*** Task data Section Begins ***

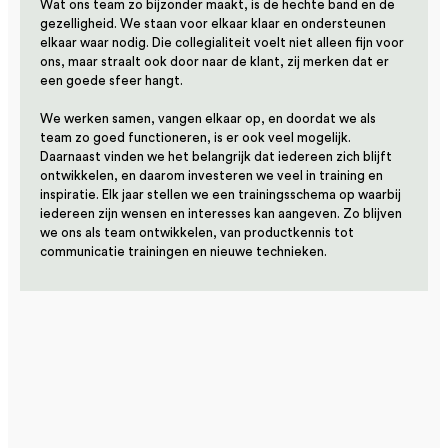
Wat ons team zo bijzonder maakt, is de hechte band en de
gezelligheid. We staan voor elkaar klaar en ondersteunen
elkaar waar nodig. Die collegialiteit voelt niet alleen fijn voor
ons, maar straalt ook door naar de klant, zij merken dat er
een goede sfeer hangt.​
We werken samen, vangen elkaar op, en doordat we als
team zo goed functioneren, is er ook veel mogelijk.
Daarnaast vinden we het belangrijk dat iedereen zich blijft
ontwikkelen, en daarom investeren we veel in training en
inspiratie. Elk jaar stellen we een trainingsschema op waarbij
iedereen zijn wensen en interesses kan aangeven. Zo blijven
we ons als team ontwikkelen, van productkennis tot
communicatie trainingen en nieuwe technieken.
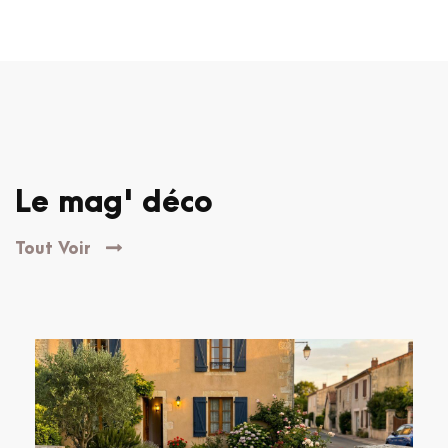
Le mag' déco
Tout Voir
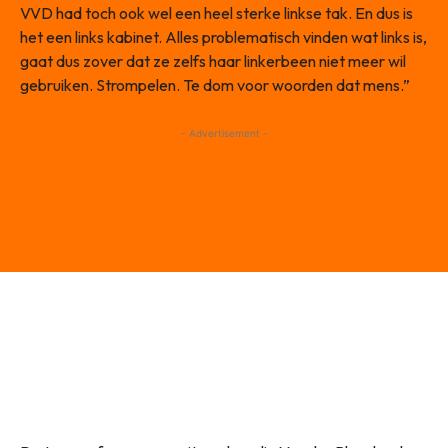
VVD had toch ook wel een heel sterke linkse tak. En dus is
het een links kabinet. Alles problematisch vinden wat links is,
gaat dus zover dat ze zelfs haar linkerbeen niet meer wil
gebruiken. Strompelen. Te dom voor woorden dat mens.”
- Advertisement -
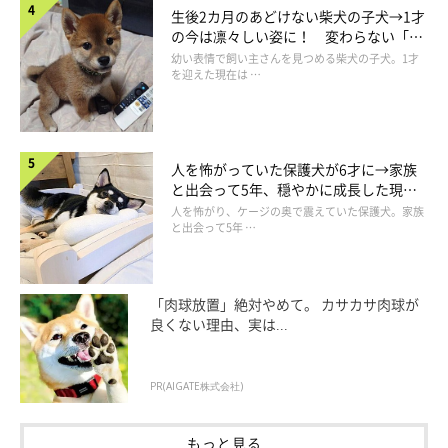
生後2カ月のあどけない柴犬の子犬→1才
家からいざ出てしまえば楽しそうに歩くのですが、出るまでが面
の今は凛々しい姿に！ 変わらない「く
倒くさいようで、あの手この手で回避しようとします。子犬の頃
りくりおめめ」にもほっこり
幼い表情で飼い主さんを見つめる柴犬の子犬。1才
からこんな感じで、犬は散歩が好きなものだと思っていたので、
を迎えた現在は …
ギャップに驚きました」
人を怖がっていた保護犬が6才に→家族
と出会って5年、穏やかに成長した現在
の姿にグッとくる
人を怖がり、ケージの奥で震えていた保護犬。家族
と出会って5年 …
「肉球放置」絶対やめて。 カサカサ肉球が
良くない理由、実は...
PR(AIGATE株式会社)
もっと見る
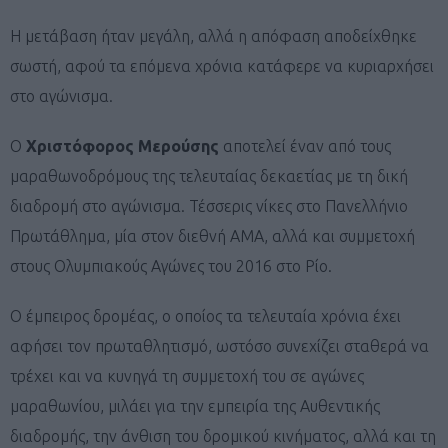
Η μετάβαση ήταν μεγάλη, αλλά η απόφαση αποδείχθηκε
σωστή, αφού τα επόμενα χρόνια κατάφερε να κυριαρχήσει
στο αγώνισμα.
Ο
Χριστόφορος Μερούσης
αποτελεί έναν από τους
μαραθωνοδρόμους της τελευταίας δεκαετίας με τη δική
διαδρομή στο αγώνισμα. Τέσσερις νίκες στο Πανελλήνιο
Πρωτάθλημα, μία στον διεθνή ΑΜΑ, αλλά και συμμετοχή
στους Ολυμπιακούς Αγώνες του 2016 στο Ρίο.
Ο έμπειρος δρομέας, ο οποίος τα τελευταία χρόνια έχει
αφήσει τον πρωταθλητισμό, ωστόσο συνεχίζει σταθερά να
τρέχει και να κυνηγά τη συμμετοχή του σε αγώνες
μαραθωνίου, μιλάει για την εμπειρία της Αυθεντικής
διαδρομής, την άνθιση του δρομικού κινήματος, αλλά και τη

*** Task data Section Ends ***

__What you are asked to do__: How many lines in the entries above contain the string "αλλά"? Case counts, so give only the number.

__Written reply__: 3